Is this sentence a question?

One way to answer this is via Part of Speech parsing (PoS). It is trivial for a Clojurian to turn to Stanford's coreNLP, a Java library, and parse a sentence for its constituent parts. You get not only word and phrase level tags (this is a noun, this is a verb phrase), but also clause level tags that tell you this is a direct question (SBARQ) or this is a yes/no question (SQ).

coreNLP will parse a sentence into an elaborate data structure where all this tag goodness is buried. The API undoubtedly allows us to unearth it. However, I haven't read the documentation because I noticed that the string representation of that data structure is a list. And as a Lisper, I think to myself: say no more.

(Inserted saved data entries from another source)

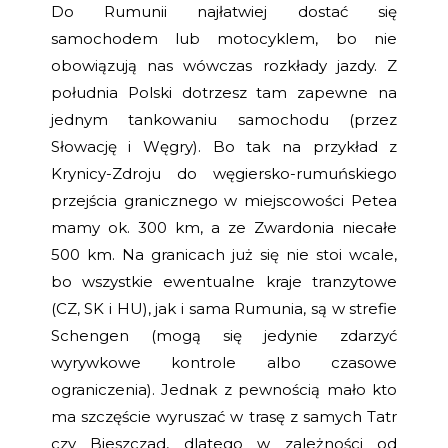
Do Rumunii najłatwiej dostać się
samochodem lub motocyklem, bo nie
obowiązują nas wówczas rozkłady jazdy. Z
południa Polski dotrzesz tam zapewne na
jednym tankowaniu samochodu (przez
Słowację i Węgry). Bo tak na przykład z
Krynicy-Zdroju do węgiersko-rumuńskiego
przejścia granicznego w miejscowości Petea
mamy ok. 300 km, a ze Zwardonia niecałe
500 km. Na granicach już się nie stoi wcale,
bo wszystkie ewentualne kraje tranzytowe
(CZ, SK i HU), jak i sama Rumunia, są w strefie
Schengen (mogą się jedynie zdarzyć
wyrywkowe kontrole albo czasowe
ograniczenia). Jednak z pewnością mało kto
ma szczęście wyruszać w trasę z samych Tatr
czy Bieszczad, dlatego w zależności od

"(ROOT (SQ (VBZ Is) (NP (DT this) (NN sentence)) (NP (DT a) (NN question)) (. ?)))"

The Lisp reader will instantly recognizes its favorite nugget and turn it into a S-expression.

(ROOT (SQ (VBZ Is) (NP (DT this) (NN sentence)) (NP (DT a) (NN question)) (. ?)))  

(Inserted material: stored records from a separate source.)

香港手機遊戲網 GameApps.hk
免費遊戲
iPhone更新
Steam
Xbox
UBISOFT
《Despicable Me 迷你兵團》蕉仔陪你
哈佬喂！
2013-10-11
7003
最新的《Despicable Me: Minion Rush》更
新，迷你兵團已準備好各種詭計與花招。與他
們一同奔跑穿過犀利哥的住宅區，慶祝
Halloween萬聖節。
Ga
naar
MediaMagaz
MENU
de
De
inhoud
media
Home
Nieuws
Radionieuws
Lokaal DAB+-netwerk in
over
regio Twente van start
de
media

Now we have a data structure where each element is either a symbol or another list.

By now, my brain is in recursion mode: give me the first element of the list, is this a symbol? If yes, check if the symbol is equal to SBARQ or SQ. If it is, exit with true. If not, recur with the rest of the list. If the first element is not a symbol but a list, recur with the rest of the list. If the first element is neither a symbol nor a list, it must be nil and we're done processing.

(loop [x parse-tree]
      (let [elm (first x)]
        (cond
          (list? elm) (recur elm)
          (symbol? elm) (if (or (= elm 'SBARQ)
                                (= elm 'SQ))
                          true
                          (recur (rest x)))
          :else false)))  

Sure, a Perl hacker would have slapped a regex on the string representation and be done with it. And maybe I should have read the Javadoc for LabeledScoredTreeNode in the first place. But recursion carries an elegance that gets to me every single time.